Each line in the material below must be transcribed exactly; no picture belongs in the copy.

==================================================

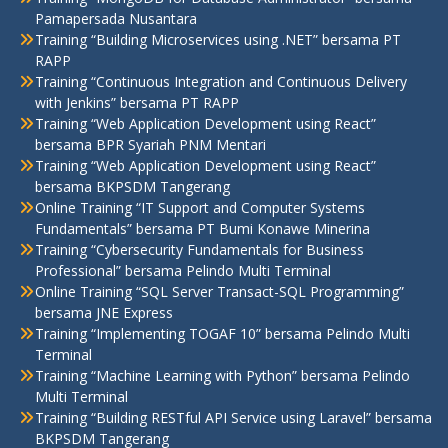
Pamapersada Nusantara
Training “Building Microservices using .NET” bersama PT
RAPP
Training “Continuous Integration and Continuous Delivery
with Jenkins” bersama PT RAPP
Training “Web Application Development using React”
bersama BPR Syariah PNM Mentari
Training “Web Application Development using React”
bersama BKPSDM Tangerang
Online Training “IT Support and Computer Systems
Fundamentals” bersama PT Bumi Konawe Minerina
Training “Cybersecurity Fundamentals for Business
Professional” bersama Pelindo Multi Terminal
Online Training “SQL Server Transact-SQL Programming”
bersama JNE Express
Training “Implementing TOGAF 10” bersama Pelindo Multi
Terminal
Training “Machine Learning with Python” bersama Pelindo
Multi Terminal
Training “Building RESTful API Service using Laravel” bersama
BKPSDM Tangerang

==================================================

Solution to this exercise
Pamapersada Nusantara
Training “Building Microservices using .NET” bersama PT
RAPP
Training “Continuous Integration and Continuous Delivery
with Jenkins” bersama PT RAPP
Training “Web Application Development using React”
bersama BPR Syariah PNM Mentari
Training “Web Application Development using React”
bersama BKPSDM Tangerang
Online Training “IT Support and Computer Systems
Fundamentals” bersama PT Bumi Konawe Minerina
Training “Cybersecurity Fundamentals for Business
Professional” bersama Pelindo Multi Terminal
Online Training “SQL Server Transact-SQL Programming”
bersama JNE Express
Training “Implementing TOGAF 10” bersama Pelindo Multi
Terminal
Training “Machine Learning with Python” bersama Pelindo
Multi Terminal
Training “Building RESTful API Service using Laravel” bersama
BKPSDM Tangerang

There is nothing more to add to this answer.